Let $M'=\mathrm{Hom}(M,\mathbb{G}_{m,k})$ denote the Cartier dual of $M$. The action of $\mathrm{Gal}({\bar k}/k)$ on $M'$ defines a continuous homomorphism $\varphi\colon \mathrm{Gal}({\bar k}/k)\to\mathrm{Aut}\, M'$. We denote by $\Gamma$ the image of $\varphi$ and by $K\subset {\bar k}$ the subfield corresponding to $\ker\varphi$, then $\Gamma=\mathrm{Gal}(K/k)$.
For a finite set $S$ of places of $k$ we consider the localization homomorphism $$ \lambda_S\colon H^1(k,M)\to\prod_{v\in S} H^1(k_v,M), $$ where $k_v$ denotes the completion of $k$ at $v$. We set $$Ч_S=\mathrm{coker}\,\lambda_S$$ ( Ч is to be read "Cheh" as in "Chebotarev").
Let $S_0$ denote the set of places $v$ of $k$ for which a decomposition group $\Gamma_v\subset \Gamma$ (defined up to conjugation) is not cyclic.

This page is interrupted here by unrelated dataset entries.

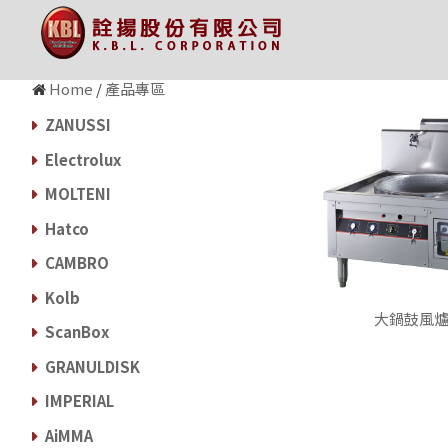
Home
/
產品專區
ZANUSSI
Electrolux
MOLTENI
Hatco
CAMBRO
Kolb
大鍋鼓風
ScanBox
GRANULDISK
IMPERIAL
AiMMA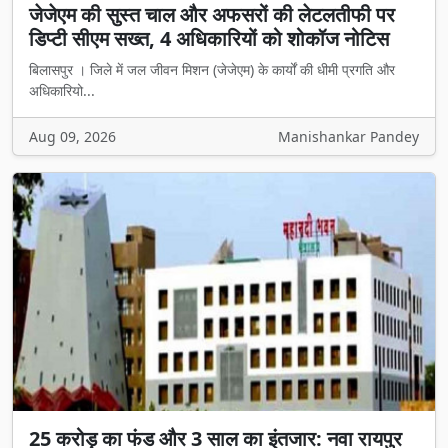
जेजेएम की सुस्त चाल और अफसरों की लेटलतीफी पर
डिप्टी सीएम सख्त, 4 अधिकारियों को शोकॉज नोटिस
बिलासपुर । जिले में जल जीवन मिशन (जेजेएम) के कार्यों की धीमी प्रगति और
अधिकारियो...
Aug 09, 2026
Manishankar Pandey
25 करोड़ का फंड और 3 साल का इंतजार: नवा रायपुर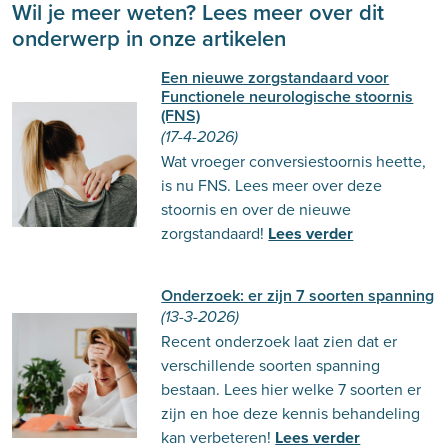
Wil je meer weten? Lees meer over dit
onderwerp in onze artikelen
Een nieuwe zorgstandaard voor
Functionele neurologische stoornis
(FNS)
(17-4-2026)
Wat vroeger conversiestoornis heette,
is nu FNS. Lees meer over deze
stoornis en over de nieuwe
zorgstandaard!
Lees verder
Onderzoek: er zijn 7 soorten spanning
(13-3-2026)
Recent onderzoek laat zien dat er
verschillende soorten spanning
bestaan. Lees hier welke 7 soorten er
zijn en hoe deze kennis behandeling
kan verbeteren!
Lees verder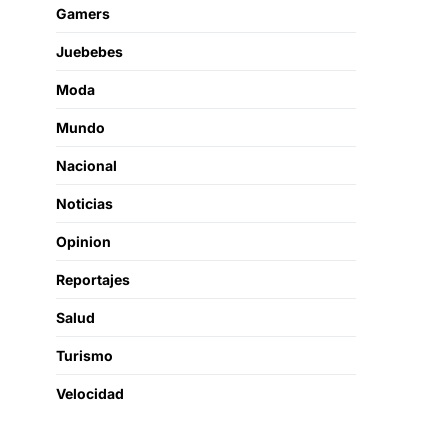
Gamers
Juebebes
Moda
Mundo
Nacional
Noticias
Opinion
Reportajes
Salud
Turismo
Velocidad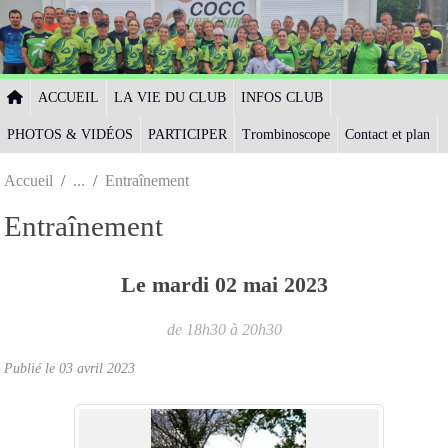
Panneau de gestion des cookies
ACCUEIL
LA VIE DU CLUB
INFOS CLUB
PHOTOS & VIDÉOS
PARTICIPER
Trombinoscope
Contact et plan
Accueil
Entraînement
Entraînement
Le
mardi
02
mai
2023
de 18h30 à 20h30
Publié le
03 avril 2023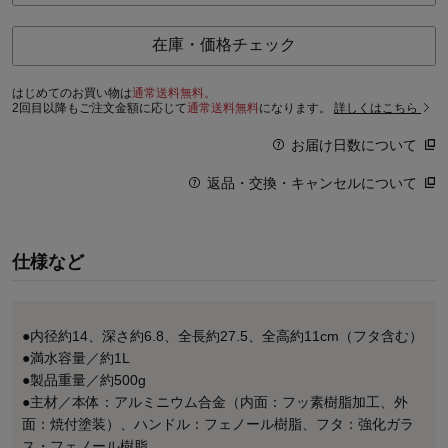
在庫・価格チェック
はじめてのお買い物は
通常送料無料。
2回目以降もご注文金額に応じて
通常送料無料
になります。
詳しくはこちら
お届け日数について
返品・交換・キャンセルについて
仕様など
●内径約14、深さ約6.8、全長約27.5、全高約11cm（フタ含む）
●満水容量／約1L
●製品重量／約500g
●主材／本体：アルミニウム合金（内面：フッ素樹脂加工、外
面：焼付塗装）、ハンドル：フェノール樹脂、フタ：強化ガラ
ス・フェノール樹脂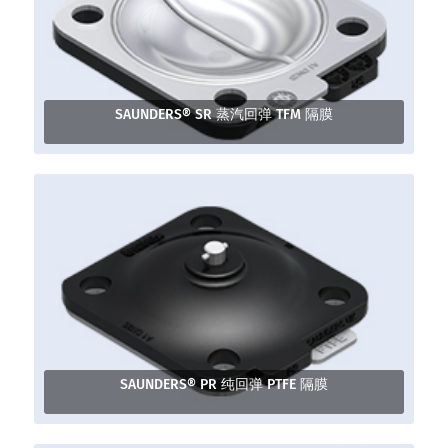
SAUNDERS® SR 蒸汽回弹 TFM 隔膜
SAUNDERS® PR 纯回弹 PTFE 隔膜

All $v\in S_0$ are ramified in $K$.
Lemma. For any finite set $S$ of places of $k$, the canonical surjective map $$ Ч_S\to Ч_{S\cap S_0} $$ is bijective.
See Sansuc's paper, the formula after Lemma 1.5. It follows from the lemma that if $S\cap S_0=\emptyset$, then $Ч_S=0$ and hence, the homomorphism $\lambda_S$ is surjective in this case (see also Theorem 9.2.3(vii) from the book by Neukirch, Schmidt, and Wingberg "Cohomology of number fields").
Proof of the theorem. By the Chebotarev density theorem, for any natural $n$ there exists a finite set $S$ of cardinality $n$ consisting of finite places $v$ of $k$ with $\Gamma_v=1$. Clearly $S\cap S_0=\emptyset$, hence the localization homomorphism $\lambda_S$ is surjective. For $v\in S$, the local Galois group $\mathrm{Gal}({\bar k}_v/k_v)$ acts on $M$ trivially. Since $\mathrm{Gal}({\bar k}_v/k_v)$ has $\widehat{\mathbb{Z}}$ as a quotient group, we have $$\# H^1(k_v,M)=\#\mathrm{Hom}(\mathrm{Gal}({\bar k}_v/k_v),M)\ge \#\mathrm{Hom}(\widehat{\mathbb{Z}},M)=\# M.$$ Since $\lambda_S$ is surjective, $$\mathrm{Card}\, H^1(k,M)\ge \# \prod_{v\in S} H^1(k_v,M)\ge(\#M)^n.$$ Since this is true for any natural $n$, and $\# M>1$, we conclude that $H^1(k,M)$ is infinite.